Dataset records section start

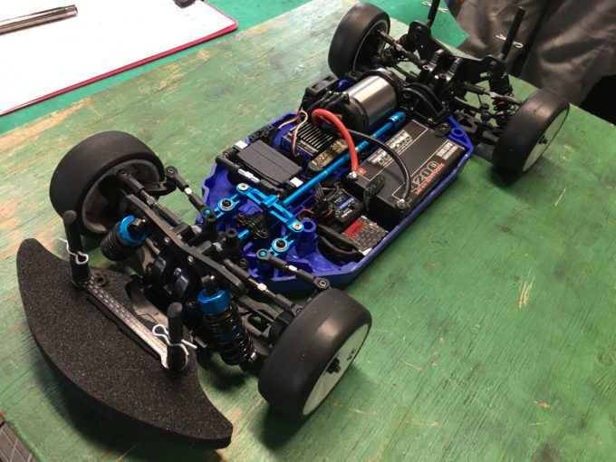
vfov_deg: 48.2
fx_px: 516
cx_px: 308
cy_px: 231
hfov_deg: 61.7
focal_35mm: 29
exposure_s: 1/30
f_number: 2.2
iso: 125
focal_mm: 4.15
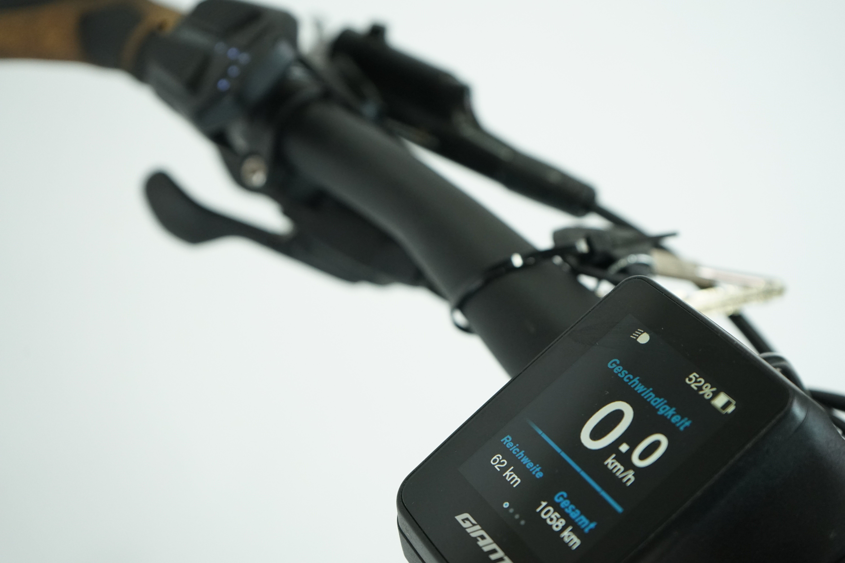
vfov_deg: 24.6
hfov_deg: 36.2
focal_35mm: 55
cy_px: 282
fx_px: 1291
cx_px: 422
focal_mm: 55
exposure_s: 1/200
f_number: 5.6
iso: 2000
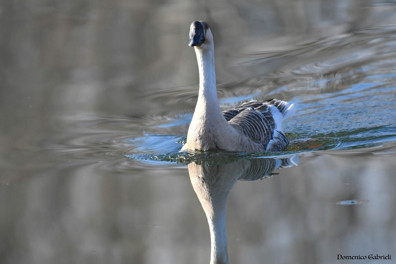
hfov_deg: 2.7
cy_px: 132
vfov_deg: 1.8
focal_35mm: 750
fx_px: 8251
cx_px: 198
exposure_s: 1/6400
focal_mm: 500
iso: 1800
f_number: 5.6
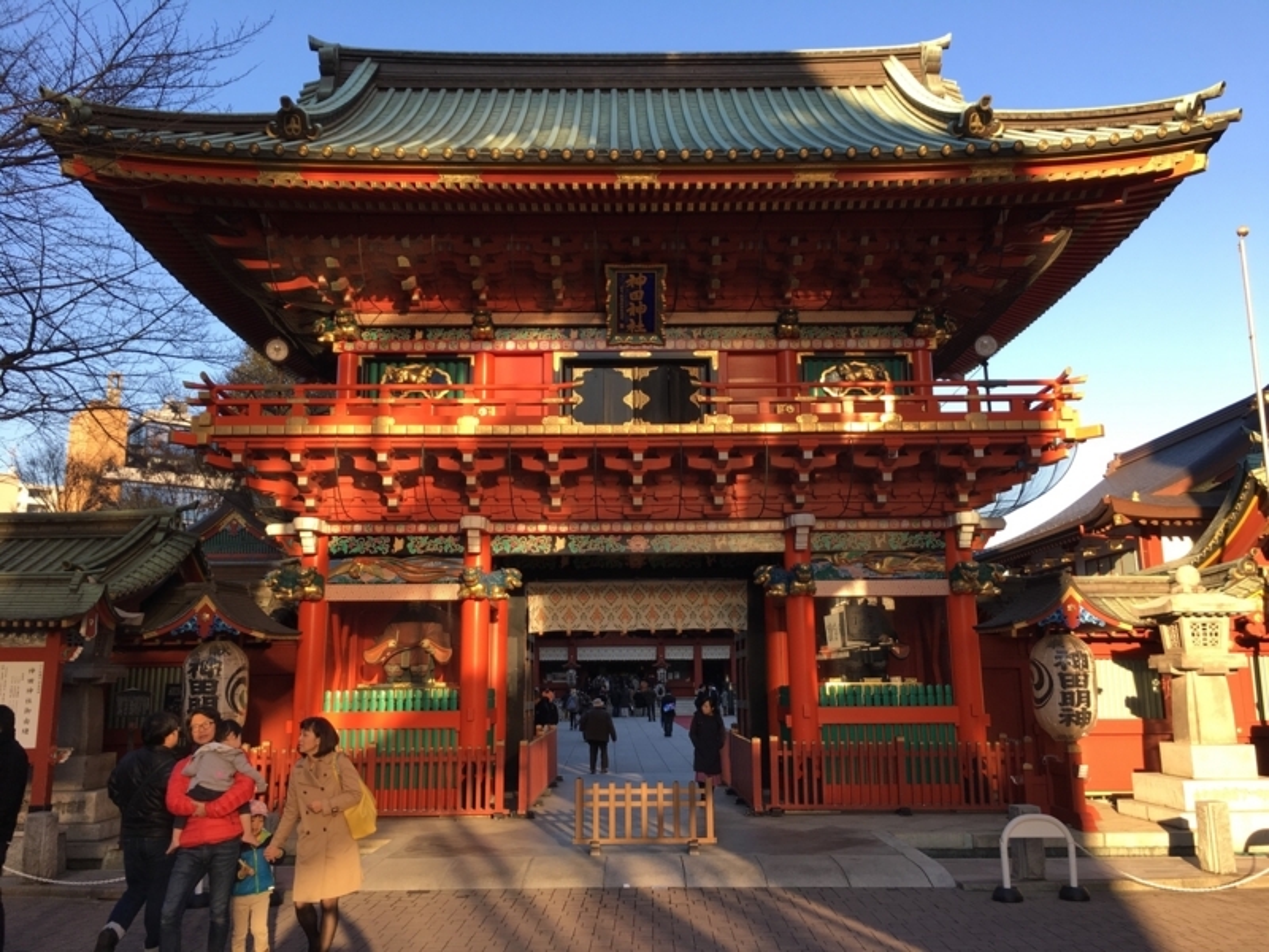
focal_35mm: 29
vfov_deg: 48.2
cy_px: 476
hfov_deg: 61.7
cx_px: 634
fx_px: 1063
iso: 25
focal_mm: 4.15
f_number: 2.2
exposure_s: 1/283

Dataset records section end

**Assignment:**
Each entry above should be written out again exactly, without its pictures.

**Written reply:**
vfov_deg: 48.2
fx_px: 516
cx_px: 308
cy_px: 231
hfov_deg: 61.7
focal_35mm: 29
exposure_s: 1/30
f_number: 2.2
iso: 125
focal_mm: 4.15
vfov_deg: 24.6
hfov_deg: 36.2
focal_35mm: 55
cy_px: 282
fx_px: 1291
cx_px: 422
focal_mm: 55
exposure_s: 1/200
f_number: 5.6
iso: 2000
hfov_deg: 2.7
cy_px: 132
vfov_deg: 1.8
focal_35mm: 750
fx_px: 8251
cx_px: 198
exposure_s: 1/6400
focal_mm: 500
iso: 1800
f_number: 5.6
focal_35mm: 29
vfov_deg: 48.2
cy_px: 476
hfov_deg: 61.7
cx_px: 634
fx_px: 1063
iso: 25
focal_mm: 4.15
f_number: 2.2
exposure_s: 1/283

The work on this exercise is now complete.